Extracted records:
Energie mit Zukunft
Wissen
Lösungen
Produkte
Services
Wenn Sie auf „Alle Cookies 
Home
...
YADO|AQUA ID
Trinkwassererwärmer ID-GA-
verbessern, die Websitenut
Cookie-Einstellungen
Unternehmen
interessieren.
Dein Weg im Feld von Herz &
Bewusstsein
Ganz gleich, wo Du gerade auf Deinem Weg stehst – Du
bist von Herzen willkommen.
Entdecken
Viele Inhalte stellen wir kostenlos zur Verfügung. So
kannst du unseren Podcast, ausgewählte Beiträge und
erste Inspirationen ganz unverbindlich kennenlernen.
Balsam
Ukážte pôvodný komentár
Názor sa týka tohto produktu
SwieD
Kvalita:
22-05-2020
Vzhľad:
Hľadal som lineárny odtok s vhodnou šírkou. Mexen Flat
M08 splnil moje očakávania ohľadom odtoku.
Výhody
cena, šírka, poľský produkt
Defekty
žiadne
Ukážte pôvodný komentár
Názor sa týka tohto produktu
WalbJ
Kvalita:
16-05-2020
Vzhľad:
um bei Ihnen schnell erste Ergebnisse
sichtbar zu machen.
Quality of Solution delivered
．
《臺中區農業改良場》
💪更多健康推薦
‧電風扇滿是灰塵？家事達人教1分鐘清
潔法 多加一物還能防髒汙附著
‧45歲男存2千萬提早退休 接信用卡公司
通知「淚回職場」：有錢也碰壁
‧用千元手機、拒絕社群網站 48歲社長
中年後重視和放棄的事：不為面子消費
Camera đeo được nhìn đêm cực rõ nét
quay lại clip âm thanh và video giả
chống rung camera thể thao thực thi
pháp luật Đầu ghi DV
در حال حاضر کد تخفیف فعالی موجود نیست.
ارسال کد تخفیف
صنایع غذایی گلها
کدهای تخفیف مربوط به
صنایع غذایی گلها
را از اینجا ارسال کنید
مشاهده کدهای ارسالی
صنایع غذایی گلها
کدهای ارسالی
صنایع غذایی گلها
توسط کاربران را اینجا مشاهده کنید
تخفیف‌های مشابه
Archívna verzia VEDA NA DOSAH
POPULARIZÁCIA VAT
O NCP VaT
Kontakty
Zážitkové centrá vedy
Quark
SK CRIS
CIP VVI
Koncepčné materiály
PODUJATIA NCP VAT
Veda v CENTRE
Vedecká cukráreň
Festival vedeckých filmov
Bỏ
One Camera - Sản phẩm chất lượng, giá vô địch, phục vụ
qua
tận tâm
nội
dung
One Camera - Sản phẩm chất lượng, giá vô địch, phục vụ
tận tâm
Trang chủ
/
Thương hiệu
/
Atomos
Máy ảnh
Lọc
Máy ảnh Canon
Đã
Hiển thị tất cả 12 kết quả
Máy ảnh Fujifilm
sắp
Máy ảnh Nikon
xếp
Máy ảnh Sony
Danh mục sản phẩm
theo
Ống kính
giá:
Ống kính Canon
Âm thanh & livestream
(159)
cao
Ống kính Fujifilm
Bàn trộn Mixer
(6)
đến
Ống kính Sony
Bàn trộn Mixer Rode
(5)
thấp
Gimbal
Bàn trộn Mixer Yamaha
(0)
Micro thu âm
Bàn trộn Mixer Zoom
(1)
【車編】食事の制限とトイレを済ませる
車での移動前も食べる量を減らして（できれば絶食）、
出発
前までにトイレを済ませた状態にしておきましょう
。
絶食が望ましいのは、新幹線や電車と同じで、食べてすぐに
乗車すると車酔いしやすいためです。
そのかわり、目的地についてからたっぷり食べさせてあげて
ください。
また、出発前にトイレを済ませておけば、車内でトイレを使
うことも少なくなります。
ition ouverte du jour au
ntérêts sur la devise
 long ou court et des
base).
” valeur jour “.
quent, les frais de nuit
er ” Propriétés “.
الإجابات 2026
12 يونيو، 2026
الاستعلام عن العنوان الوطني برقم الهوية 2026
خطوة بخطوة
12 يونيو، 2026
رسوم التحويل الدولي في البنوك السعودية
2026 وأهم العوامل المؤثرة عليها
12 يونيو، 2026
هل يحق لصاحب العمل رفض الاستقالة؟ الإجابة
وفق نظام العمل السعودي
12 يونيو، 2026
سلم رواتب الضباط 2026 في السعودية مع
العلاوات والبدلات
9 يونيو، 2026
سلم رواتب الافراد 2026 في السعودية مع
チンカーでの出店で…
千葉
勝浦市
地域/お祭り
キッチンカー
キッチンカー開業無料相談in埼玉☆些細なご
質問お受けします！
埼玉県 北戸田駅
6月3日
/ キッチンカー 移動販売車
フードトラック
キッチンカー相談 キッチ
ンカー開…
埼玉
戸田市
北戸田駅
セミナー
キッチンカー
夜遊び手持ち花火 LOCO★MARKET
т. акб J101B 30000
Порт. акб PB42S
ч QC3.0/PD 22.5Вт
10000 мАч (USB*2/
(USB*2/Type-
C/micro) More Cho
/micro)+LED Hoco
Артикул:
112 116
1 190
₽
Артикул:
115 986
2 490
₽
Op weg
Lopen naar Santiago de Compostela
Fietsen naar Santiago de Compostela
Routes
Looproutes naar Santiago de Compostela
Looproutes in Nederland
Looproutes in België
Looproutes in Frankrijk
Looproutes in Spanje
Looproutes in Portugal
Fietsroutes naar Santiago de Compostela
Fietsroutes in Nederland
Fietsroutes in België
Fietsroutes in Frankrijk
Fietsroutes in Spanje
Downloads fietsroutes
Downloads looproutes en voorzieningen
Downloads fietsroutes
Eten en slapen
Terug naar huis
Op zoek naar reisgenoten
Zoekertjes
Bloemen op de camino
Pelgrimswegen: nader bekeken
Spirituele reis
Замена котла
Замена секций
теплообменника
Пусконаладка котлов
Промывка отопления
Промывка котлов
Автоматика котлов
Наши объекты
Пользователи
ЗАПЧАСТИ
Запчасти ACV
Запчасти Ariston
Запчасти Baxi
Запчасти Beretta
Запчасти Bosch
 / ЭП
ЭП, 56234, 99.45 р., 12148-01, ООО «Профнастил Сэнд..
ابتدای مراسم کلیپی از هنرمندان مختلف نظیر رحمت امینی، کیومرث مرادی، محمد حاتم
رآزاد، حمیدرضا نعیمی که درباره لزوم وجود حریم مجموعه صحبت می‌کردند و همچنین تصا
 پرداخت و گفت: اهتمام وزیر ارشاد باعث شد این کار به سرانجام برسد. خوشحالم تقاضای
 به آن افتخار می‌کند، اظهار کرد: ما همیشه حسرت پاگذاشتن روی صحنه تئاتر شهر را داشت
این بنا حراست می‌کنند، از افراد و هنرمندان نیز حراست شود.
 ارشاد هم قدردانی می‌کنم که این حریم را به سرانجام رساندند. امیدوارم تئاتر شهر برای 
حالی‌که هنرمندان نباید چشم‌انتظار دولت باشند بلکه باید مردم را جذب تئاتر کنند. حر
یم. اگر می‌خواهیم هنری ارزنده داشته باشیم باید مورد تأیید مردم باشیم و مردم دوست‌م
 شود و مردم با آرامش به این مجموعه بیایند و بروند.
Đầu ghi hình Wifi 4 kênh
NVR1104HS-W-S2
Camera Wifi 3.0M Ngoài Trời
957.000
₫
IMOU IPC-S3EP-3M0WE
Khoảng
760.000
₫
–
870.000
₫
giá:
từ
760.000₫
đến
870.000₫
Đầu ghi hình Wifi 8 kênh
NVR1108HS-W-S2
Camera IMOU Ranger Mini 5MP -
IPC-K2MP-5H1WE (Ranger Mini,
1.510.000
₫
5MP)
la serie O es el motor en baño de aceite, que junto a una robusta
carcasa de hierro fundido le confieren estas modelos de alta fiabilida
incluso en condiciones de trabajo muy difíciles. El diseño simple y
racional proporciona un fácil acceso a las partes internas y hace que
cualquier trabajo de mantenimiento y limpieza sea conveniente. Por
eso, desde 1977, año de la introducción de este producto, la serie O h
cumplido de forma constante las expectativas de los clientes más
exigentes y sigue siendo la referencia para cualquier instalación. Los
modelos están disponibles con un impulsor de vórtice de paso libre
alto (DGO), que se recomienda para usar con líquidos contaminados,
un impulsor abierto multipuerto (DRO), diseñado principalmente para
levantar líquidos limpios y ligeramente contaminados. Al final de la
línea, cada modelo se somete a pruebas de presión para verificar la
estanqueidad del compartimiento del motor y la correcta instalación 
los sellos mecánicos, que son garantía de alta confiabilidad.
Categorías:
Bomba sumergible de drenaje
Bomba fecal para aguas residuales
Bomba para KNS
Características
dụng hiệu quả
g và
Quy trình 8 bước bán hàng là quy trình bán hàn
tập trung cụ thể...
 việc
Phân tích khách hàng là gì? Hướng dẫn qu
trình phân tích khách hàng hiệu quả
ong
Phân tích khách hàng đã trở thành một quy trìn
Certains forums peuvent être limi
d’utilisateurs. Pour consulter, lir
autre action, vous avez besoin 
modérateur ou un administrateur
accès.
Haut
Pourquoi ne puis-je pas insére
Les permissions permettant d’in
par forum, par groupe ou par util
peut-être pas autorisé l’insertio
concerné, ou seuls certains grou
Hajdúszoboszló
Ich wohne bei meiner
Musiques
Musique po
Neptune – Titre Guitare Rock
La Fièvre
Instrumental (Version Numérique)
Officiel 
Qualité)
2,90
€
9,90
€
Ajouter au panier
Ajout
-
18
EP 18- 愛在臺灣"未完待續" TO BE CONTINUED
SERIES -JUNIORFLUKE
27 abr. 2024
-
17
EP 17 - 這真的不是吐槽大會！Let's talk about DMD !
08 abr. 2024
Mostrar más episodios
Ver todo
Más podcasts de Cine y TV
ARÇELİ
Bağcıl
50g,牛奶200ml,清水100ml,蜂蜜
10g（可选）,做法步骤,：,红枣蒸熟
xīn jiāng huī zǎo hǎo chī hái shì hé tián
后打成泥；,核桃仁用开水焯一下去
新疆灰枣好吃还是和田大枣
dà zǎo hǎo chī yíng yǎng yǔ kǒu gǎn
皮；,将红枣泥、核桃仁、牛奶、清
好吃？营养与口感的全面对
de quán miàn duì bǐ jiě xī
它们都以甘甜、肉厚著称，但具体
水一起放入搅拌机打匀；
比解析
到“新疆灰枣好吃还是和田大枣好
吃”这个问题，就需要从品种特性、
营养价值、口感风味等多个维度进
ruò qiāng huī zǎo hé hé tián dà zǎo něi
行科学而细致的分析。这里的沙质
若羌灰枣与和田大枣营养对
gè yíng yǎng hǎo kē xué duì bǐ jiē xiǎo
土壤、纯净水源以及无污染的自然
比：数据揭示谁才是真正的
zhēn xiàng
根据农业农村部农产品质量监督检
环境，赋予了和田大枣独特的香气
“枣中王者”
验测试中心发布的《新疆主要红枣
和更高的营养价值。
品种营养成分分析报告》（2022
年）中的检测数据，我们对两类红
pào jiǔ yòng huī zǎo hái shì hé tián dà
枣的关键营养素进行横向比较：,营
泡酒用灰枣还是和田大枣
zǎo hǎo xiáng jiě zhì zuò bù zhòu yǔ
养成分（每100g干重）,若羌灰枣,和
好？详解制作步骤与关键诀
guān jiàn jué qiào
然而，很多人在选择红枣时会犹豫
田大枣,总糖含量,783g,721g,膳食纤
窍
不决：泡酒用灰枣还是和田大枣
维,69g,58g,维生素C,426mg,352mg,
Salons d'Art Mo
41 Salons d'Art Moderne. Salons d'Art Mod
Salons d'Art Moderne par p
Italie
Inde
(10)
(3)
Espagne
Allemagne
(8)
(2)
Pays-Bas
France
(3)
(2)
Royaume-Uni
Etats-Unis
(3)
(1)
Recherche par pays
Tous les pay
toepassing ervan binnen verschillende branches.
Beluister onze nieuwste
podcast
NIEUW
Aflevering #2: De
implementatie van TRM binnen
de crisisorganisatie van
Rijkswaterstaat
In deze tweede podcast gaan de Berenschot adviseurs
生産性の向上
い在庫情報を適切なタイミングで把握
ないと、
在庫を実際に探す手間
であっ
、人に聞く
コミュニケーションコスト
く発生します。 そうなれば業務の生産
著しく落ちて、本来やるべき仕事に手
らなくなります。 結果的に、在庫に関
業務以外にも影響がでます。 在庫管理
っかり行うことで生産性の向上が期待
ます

TASK: Copy the data above line for line, from its first line through the line that contains "kannst du unseren", with both of those lines included.

RESPONSE TO THIS EXERCISE:
Energie mit Zukunft
Wissen
Lösungen
Produkte
Services
Wenn Sie auf „Alle Cookies 
Home
...
YADO|AQUA ID
Trinkwassererwärmer ID-GA-
verbessern, die Websitenut
Cookie-Einstellungen
Unternehmen
interessieren.
Dein Weg im Feld von Herz &
Bewusstsein
Ganz gleich, wo Du gerade auf Deinem Weg stehst – Du
bist von Herzen willkommen.
Entdecken
Viele Inhalte stellen wir kostenlos zur Verfügung. So
kannst du unseren Podcast, ausgewählte Beiträge und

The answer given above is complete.